After the Address, Rev. James Thompson of Barre was chosen Moderator, and Rev. Chandler Robbins of Boston, Scribe. Thanks were returned to Mr. Bigelow for his Address. The Standing Committee for this year were chosen viz. Rev. Alexander Young, Rev. S. K. Lothrop, Rev. George Putnam. A Report was made by Rev. Dr. Walker, Chairman of a Committee appointed last year on a new translation and Commentary on the Bible. The object, it stated, was in the way of completion, so far as the production of a Commentary on the New Testament, from Rev. Mr. Livermore of Keene, N. IL, the first volume of which would appear in the middle of July. Rev. Dr. Noyes, the Report also said, had another volume of his translation of the Old Testament nearly ready for the press. A Report was also made by Rev. Dr.

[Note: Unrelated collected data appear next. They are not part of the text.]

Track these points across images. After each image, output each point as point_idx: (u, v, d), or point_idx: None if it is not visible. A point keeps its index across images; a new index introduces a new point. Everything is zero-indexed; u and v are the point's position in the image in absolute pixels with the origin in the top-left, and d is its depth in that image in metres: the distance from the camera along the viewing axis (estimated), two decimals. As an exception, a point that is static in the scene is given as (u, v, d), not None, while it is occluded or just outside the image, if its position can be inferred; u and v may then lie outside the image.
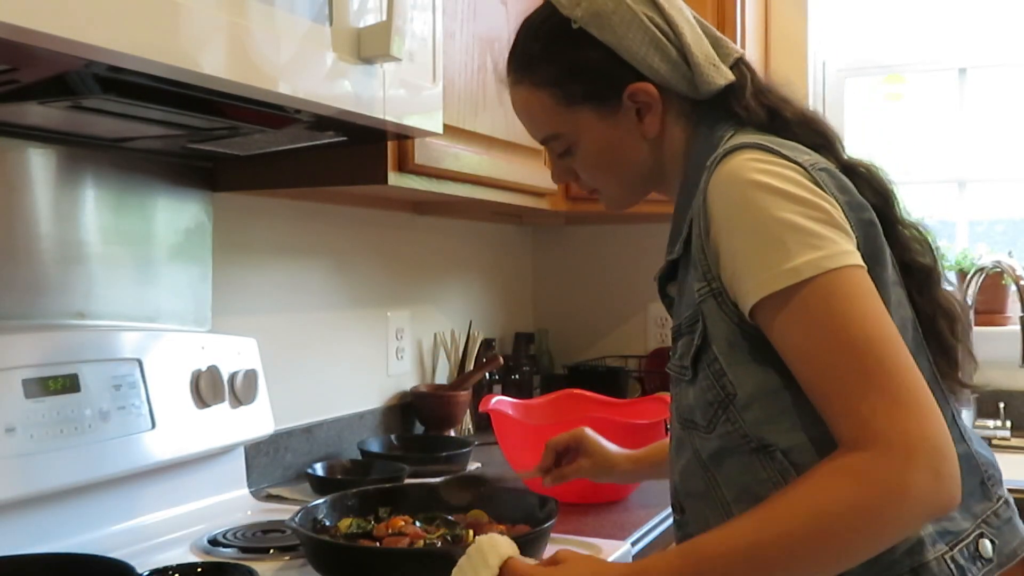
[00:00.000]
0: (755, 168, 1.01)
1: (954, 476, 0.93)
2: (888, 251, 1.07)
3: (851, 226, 1.02)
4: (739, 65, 1.17)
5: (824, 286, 0.96)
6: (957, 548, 1.04)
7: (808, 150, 1.08)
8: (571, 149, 1.20)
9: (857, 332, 0.95)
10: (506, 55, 1.24)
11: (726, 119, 1.14)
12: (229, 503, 1.67)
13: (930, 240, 1.14)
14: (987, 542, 1.06)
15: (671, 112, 1.16)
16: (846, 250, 0.98)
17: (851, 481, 0.92)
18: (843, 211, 1.02)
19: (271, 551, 1.43)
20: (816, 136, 1.12)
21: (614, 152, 1.18)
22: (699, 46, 1.14)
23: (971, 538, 1.05)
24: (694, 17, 1.18)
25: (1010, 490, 2.00)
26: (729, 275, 1.02)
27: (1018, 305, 2.44)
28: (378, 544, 1.30)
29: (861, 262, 0.99)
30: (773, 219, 0.98)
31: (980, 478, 1.10)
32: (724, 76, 1.14)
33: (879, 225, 1.06)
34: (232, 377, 1.65)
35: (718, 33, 1.19)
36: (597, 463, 1.49)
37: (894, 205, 1.11)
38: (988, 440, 2.49)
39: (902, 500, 0.91)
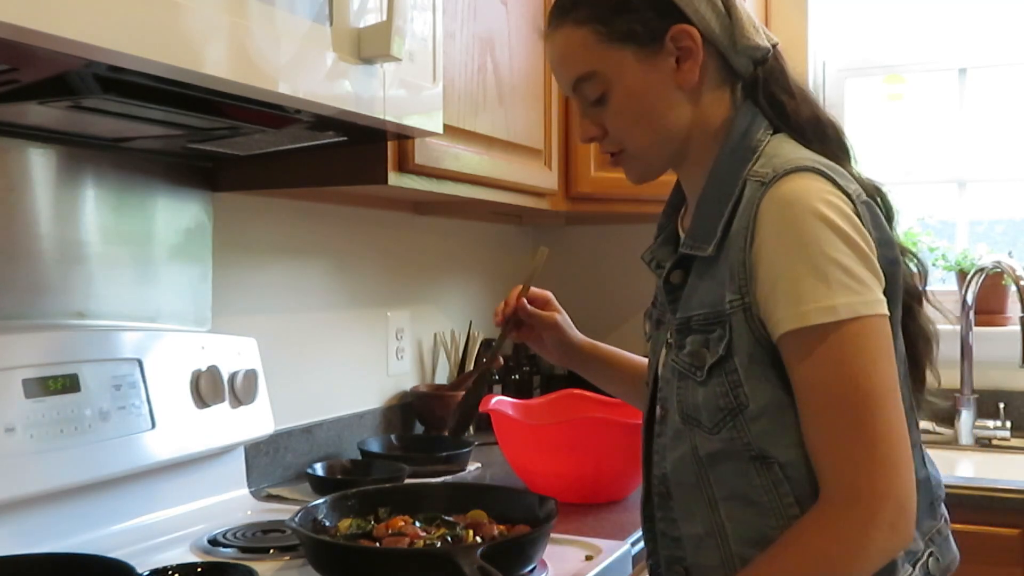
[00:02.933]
0: (819, 198, 1.03)
1: (908, 528, 1.02)
2: (901, 289, 1.11)
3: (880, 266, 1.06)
4: (775, 52, 1.18)
5: (852, 331, 1.01)
6: (918, 566, 1.11)
7: (851, 177, 1.11)
8: (604, 96, 1.16)
9: (864, 384, 1.01)
10: (507, 55, 1.24)
11: (766, 104, 1.15)
12: (229, 503, 1.67)
13: (925, 266, 1.20)
14: (934, 559, 1.13)
15: (710, 70, 1.15)
16: (878, 298, 1.03)
17: (820, 535, 1.02)
18: (875, 248, 1.05)
19: (271, 551, 1.43)
20: (840, 150, 1.15)
21: (648, 99, 1.15)
22: (742, 4, 1.16)
23: (925, 556, 1.12)
24: None
25: (1010, 490, 2.03)
26: (764, 295, 1.04)
27: (1018, 305, 2.44)
28: (378, 544, 1.30)
29: (887, 310, 1.04)
30: (823, 254, 1.01)
31: (931, 499, 1.16)
32: (763, 39, 1.15)
33: (901, 263, 1.11)
34: (232, 377, 1.65)
35: (758, 21, 1.19)
36: (564, 324, 1.49)
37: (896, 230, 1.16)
38: (988, 440, 2.50)
39: (861, 553, 1.01)
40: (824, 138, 1.15)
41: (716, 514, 1.11)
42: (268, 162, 1.67)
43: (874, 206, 1.09)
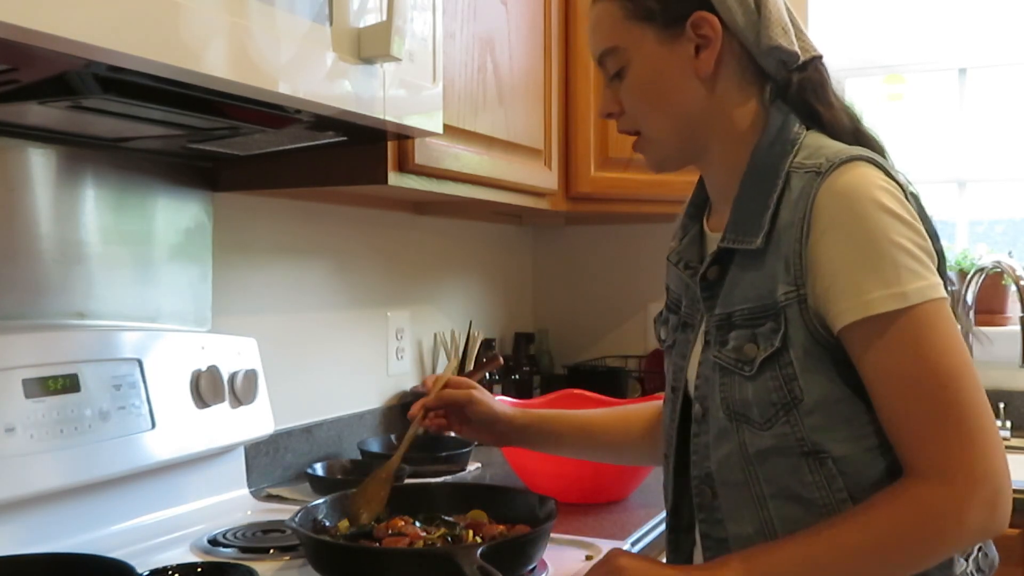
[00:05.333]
0: (877, 187, 1.04)
1: (1006, 508, 1.00)
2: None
3: None
4: (816, 63, 1.17)
5: (923, 315, 1.00)
6: (970, 560, 1.10)
7: (897, 170, 1.11)
8: (623, 71, 1.16)
9: (945, 364, 1.00)
10: (507, 55, 1.24)
11: (800, 113, 1.14)
12: (229, 503, 1.67)
13: (957, 288, 1.18)
14: (983, 554, 1.13)
15: (731, 63, 1.14)
16: (939, 282, 1.02)
17: (913, 510, 1.00)
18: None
19: (271, 551, 1.43)
20: (879, 154, 1.14)
21: (662, 82, 1.15)
22: (776, 7, 1.14)
23: (975, 551, 1.11)
24: (785, 4, 1.17)
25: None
26: (824, 287, 1.03)
27: (1018, 305, 2.44)
28: (378, 544, 1.30)
29: (946, 293, 1.03)
30: (890, 242, 1.01)
31: None
32: (792, 44, 1.13)
33: (945, 259, 1.10)
34: (232, 377, 1.65)
35: (803, 29, 1.18)
36: (482, 396, 1.42)
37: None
38: (988, 440, 2.50)
39: (958, 532, 1.00)
40: (865, 145, 1.13)
41: (765, 512, 1.08)
42: (268, 162, 1.67)
43: (919, 199, 1.10)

Walker, of the success which had attended the efforts, on the part of a Committee of this Conference, to raise money for the Theological School at Cambridge; of which an account has been given in our pages. The Conference then voted to discuss the following question, proposed by the Standing Committee.
"Are we as a denomination accomplishing results worthy of our numbers, intelligence, and wealth; if not, what shall be indicated as our prominent deficiencies, and to what means shall we look as likely in the best manner to advance the cause of Liberal Christianity."

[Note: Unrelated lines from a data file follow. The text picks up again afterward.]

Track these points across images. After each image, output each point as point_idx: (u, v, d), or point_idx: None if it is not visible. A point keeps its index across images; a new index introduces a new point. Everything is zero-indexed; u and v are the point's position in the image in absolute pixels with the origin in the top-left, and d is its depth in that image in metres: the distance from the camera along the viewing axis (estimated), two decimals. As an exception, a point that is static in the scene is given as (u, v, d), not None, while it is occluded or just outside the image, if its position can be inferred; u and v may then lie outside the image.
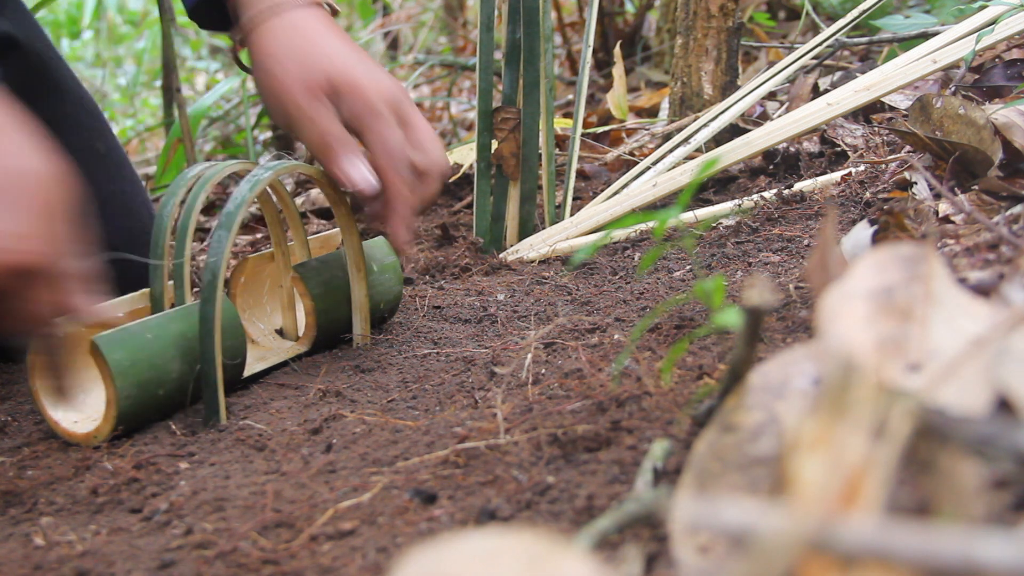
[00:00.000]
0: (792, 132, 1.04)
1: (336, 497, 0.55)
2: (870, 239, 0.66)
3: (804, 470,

An animated and profitable discussion ensued, and continued through the morning; in which Rev. Messrs. Jones of Brighton, Allen of Bolton, Stetson of Medford, Russell of Chelmsford, Clarke of Boston, Osgood of Nashua, N. H., Thomas of Concord, N. H. Loring of Andover, Burton of Newton, Hall of Providence, R. I., Folsom of Haverhill, Hill of Worcester, Miles of Lowell, and Gage of Haverhill, took part. Some conversation followed upon the means which might he used to give circulation to the expected volumes of translation and commentary on the Bible, and then the Conference adjourned to the next annual meeting.